What you should do: Where the string "Xero" occurs in a line of the data below, that line should be copied.

Records from a data collection:
____________

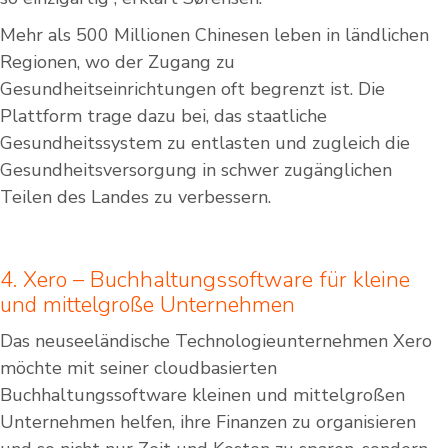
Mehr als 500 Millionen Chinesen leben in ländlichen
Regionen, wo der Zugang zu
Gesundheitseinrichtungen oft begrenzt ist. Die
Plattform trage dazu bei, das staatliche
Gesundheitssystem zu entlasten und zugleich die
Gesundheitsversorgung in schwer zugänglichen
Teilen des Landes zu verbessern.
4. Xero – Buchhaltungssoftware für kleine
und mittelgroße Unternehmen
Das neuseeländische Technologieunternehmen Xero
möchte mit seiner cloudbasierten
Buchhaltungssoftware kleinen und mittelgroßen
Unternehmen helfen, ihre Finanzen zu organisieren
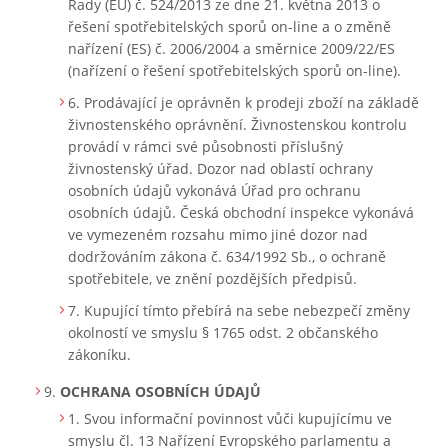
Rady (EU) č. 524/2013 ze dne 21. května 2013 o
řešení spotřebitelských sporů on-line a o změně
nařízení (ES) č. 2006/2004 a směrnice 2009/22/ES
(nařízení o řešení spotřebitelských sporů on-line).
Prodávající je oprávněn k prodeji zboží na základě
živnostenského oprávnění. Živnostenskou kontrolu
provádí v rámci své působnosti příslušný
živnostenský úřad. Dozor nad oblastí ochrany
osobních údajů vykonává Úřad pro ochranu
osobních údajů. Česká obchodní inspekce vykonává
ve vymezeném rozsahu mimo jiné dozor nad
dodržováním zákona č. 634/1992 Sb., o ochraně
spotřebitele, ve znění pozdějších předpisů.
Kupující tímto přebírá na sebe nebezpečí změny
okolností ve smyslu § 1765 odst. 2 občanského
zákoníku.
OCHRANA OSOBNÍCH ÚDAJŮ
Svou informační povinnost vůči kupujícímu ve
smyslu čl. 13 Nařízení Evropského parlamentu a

____________

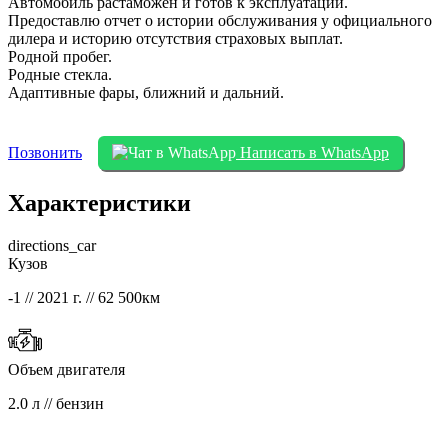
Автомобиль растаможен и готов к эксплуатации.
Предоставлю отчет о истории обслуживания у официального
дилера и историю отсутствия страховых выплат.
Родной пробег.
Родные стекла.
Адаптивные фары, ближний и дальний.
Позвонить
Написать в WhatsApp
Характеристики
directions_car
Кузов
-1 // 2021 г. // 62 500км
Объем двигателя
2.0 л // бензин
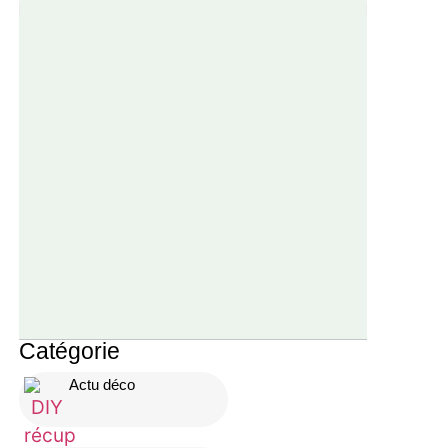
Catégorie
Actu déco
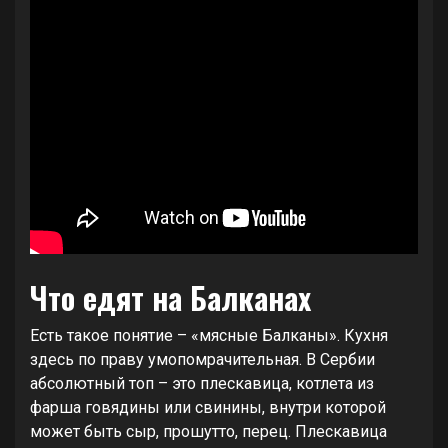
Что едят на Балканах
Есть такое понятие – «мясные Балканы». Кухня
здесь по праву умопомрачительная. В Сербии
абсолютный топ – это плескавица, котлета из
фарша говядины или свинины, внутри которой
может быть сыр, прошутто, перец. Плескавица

____________

Result of this exercise:
4. Xero – Buchhaltungssoftware für kleine
Das neuseeländische Technologieunternehmen Xero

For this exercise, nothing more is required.